§ **Exercise aim**
What lines below contain the string "time"? List them all.

*** Opening of Given records ***

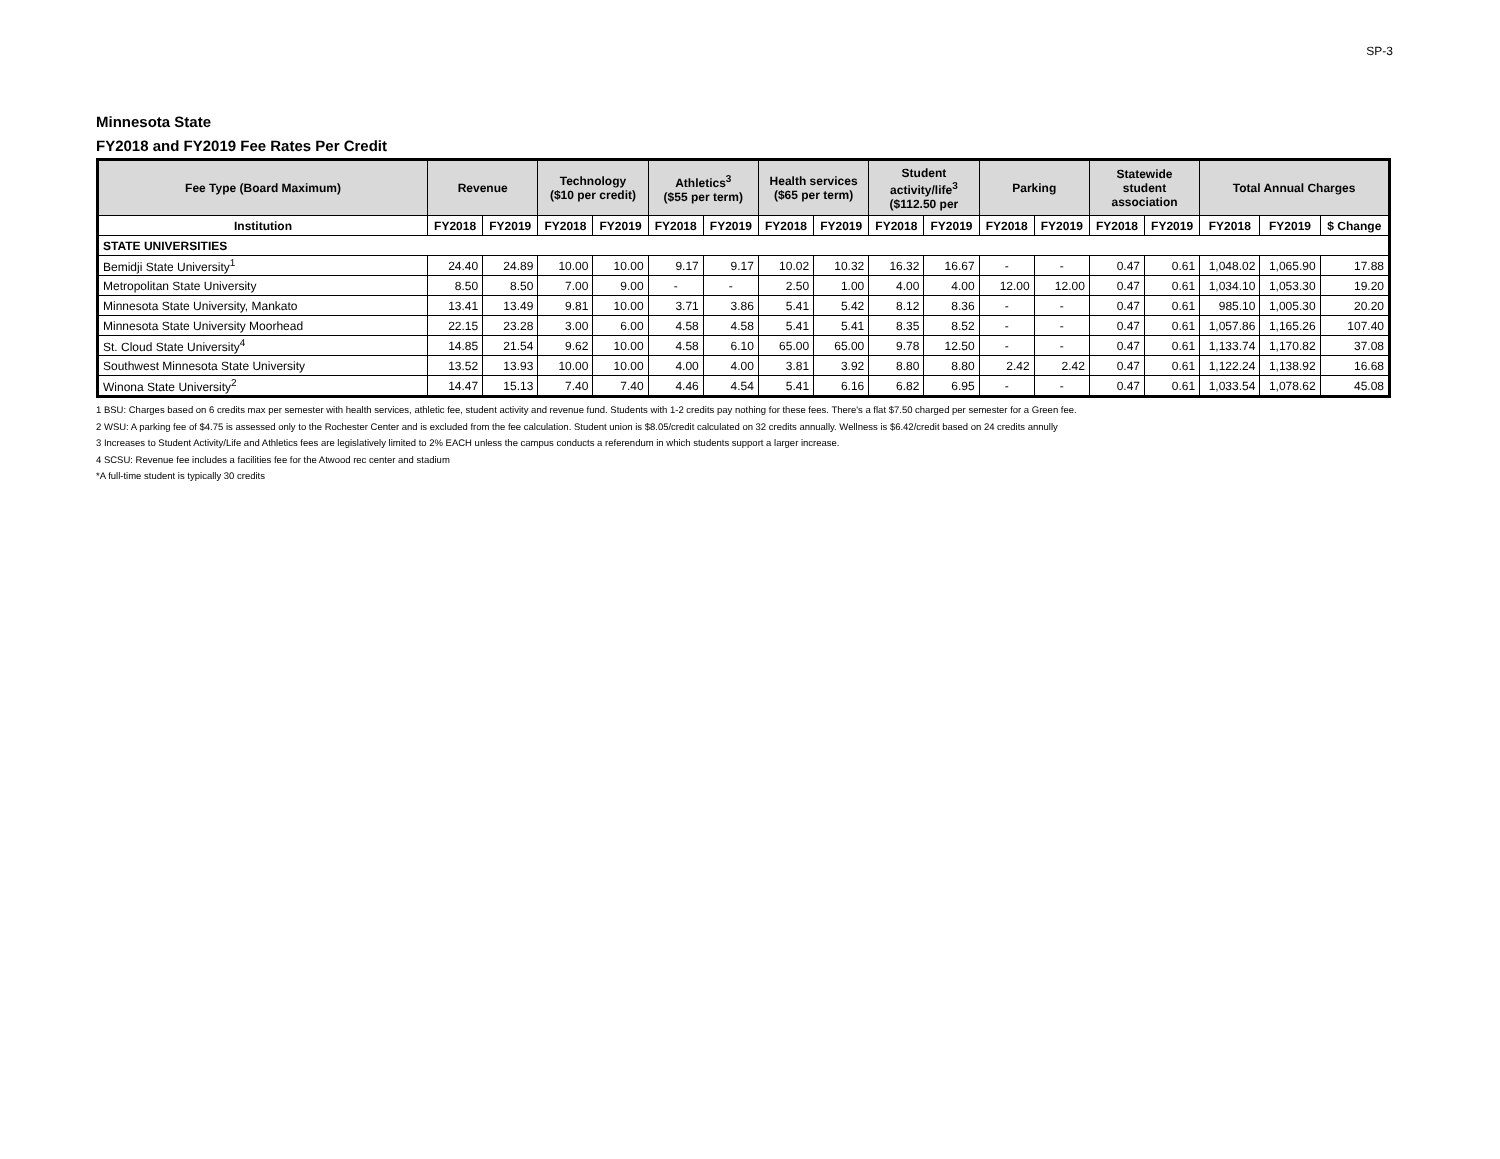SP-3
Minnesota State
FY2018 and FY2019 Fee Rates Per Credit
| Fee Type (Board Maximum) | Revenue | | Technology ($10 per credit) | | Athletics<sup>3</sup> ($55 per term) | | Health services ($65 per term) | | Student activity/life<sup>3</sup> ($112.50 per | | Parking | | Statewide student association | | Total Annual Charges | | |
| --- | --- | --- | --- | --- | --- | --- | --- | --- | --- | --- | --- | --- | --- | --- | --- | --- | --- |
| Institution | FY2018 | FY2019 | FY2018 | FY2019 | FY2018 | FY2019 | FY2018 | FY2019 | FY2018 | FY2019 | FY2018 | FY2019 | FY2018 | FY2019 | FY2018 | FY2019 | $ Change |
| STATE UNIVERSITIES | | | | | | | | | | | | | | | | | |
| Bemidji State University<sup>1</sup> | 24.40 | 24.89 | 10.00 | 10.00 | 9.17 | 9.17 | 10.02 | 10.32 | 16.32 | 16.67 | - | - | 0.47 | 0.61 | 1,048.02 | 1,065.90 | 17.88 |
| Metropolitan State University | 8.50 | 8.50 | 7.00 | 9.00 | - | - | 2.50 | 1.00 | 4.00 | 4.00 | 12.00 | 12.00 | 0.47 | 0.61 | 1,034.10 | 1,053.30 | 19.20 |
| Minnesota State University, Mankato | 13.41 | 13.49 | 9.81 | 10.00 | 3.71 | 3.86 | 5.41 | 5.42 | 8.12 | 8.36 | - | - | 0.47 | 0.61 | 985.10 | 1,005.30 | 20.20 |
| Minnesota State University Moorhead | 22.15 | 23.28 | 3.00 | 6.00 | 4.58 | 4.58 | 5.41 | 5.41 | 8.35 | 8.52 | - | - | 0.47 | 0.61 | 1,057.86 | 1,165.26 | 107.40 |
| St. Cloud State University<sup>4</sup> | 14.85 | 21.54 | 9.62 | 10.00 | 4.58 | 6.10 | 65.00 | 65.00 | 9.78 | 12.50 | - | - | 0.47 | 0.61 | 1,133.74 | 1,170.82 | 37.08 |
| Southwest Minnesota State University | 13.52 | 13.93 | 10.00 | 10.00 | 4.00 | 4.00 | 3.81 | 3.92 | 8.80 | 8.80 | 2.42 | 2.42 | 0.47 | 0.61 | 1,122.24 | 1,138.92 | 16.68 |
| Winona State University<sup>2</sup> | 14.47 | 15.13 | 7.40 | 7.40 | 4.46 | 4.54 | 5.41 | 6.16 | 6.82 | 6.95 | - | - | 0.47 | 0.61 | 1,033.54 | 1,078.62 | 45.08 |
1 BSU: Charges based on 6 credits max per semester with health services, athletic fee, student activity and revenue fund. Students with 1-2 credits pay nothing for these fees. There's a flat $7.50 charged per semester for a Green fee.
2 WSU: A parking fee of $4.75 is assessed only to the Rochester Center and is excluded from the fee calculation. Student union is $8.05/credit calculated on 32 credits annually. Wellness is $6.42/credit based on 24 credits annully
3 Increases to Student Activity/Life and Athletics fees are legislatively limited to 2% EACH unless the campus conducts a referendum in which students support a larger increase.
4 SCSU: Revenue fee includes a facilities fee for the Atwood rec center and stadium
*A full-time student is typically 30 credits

*** Close of Given records ***
*** Opening of Given records ***

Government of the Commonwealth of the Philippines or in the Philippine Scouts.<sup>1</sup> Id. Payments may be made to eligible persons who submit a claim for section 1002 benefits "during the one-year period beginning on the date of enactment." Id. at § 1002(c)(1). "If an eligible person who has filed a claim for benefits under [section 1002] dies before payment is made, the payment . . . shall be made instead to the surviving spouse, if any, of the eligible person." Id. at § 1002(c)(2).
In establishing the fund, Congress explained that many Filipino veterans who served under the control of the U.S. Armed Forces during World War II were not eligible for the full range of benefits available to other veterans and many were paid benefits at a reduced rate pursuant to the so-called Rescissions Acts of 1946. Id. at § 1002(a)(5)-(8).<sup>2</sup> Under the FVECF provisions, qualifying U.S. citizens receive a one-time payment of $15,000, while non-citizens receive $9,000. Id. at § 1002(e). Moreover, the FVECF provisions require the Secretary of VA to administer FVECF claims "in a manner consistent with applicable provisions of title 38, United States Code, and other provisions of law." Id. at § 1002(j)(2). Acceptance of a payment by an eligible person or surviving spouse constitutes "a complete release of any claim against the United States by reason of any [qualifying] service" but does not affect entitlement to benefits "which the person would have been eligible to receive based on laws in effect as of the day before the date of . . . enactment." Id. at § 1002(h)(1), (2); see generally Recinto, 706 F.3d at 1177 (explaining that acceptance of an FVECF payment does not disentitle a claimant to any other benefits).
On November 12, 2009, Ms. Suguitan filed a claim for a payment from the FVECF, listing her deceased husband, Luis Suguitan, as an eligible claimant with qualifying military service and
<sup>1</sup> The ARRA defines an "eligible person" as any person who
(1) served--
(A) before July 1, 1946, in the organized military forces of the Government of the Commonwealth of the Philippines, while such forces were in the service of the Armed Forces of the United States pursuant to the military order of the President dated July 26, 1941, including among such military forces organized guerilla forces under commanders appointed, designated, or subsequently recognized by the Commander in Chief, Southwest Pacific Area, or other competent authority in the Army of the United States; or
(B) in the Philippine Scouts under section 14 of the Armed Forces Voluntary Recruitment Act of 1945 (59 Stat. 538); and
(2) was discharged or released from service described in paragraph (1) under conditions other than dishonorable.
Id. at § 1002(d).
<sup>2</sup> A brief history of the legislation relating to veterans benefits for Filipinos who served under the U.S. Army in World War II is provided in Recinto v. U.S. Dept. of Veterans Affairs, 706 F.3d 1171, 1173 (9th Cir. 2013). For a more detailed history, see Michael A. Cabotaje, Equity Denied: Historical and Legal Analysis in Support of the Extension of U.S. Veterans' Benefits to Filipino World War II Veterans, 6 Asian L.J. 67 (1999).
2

*** Close of Given records ***

§ **Answer to this problem**
*A full-time student is typically 30 credits
In establishing the fund, Congress explained that many Filipino veterans who served under the control of the U.S. Armed Forces during World War II were not eligible for the full range of benefits available to other veterans and many were paid benefits at a reduced rate pursuant to the so-called Rescissions Acts of 1946. Id. at § 1002(a)(5)-(8).<sup>2</sup> Under the FVECF provisions, qualifying U.S. citizens receive a one-time payment of $15,000, while non-citizens receive $9,000. Id. at § 1002(e). Moreover, the FVECF provisions require the Secretary of VA to administer FVECF claims "in a manner consistent with applicable provisions of title 38, United States Code, and other provisions of law." Id. at § 1002(j)(2). Acceptance of a payment by an eligible person or surviving spouse constitutes "a complete release of any claim against the United States by reason of any [qualifying] service" but does not affect entitlement to benefits "which the person would have been eligible to receive based on laws in effect as of the day before the date of . . . enactment." Id. at § 1002(h)(1), (2); see generally Recinto, 706 F.3d at 1177 (explaining that acceptance of an FVECF payment does not disentitle a claimant to any other benefits).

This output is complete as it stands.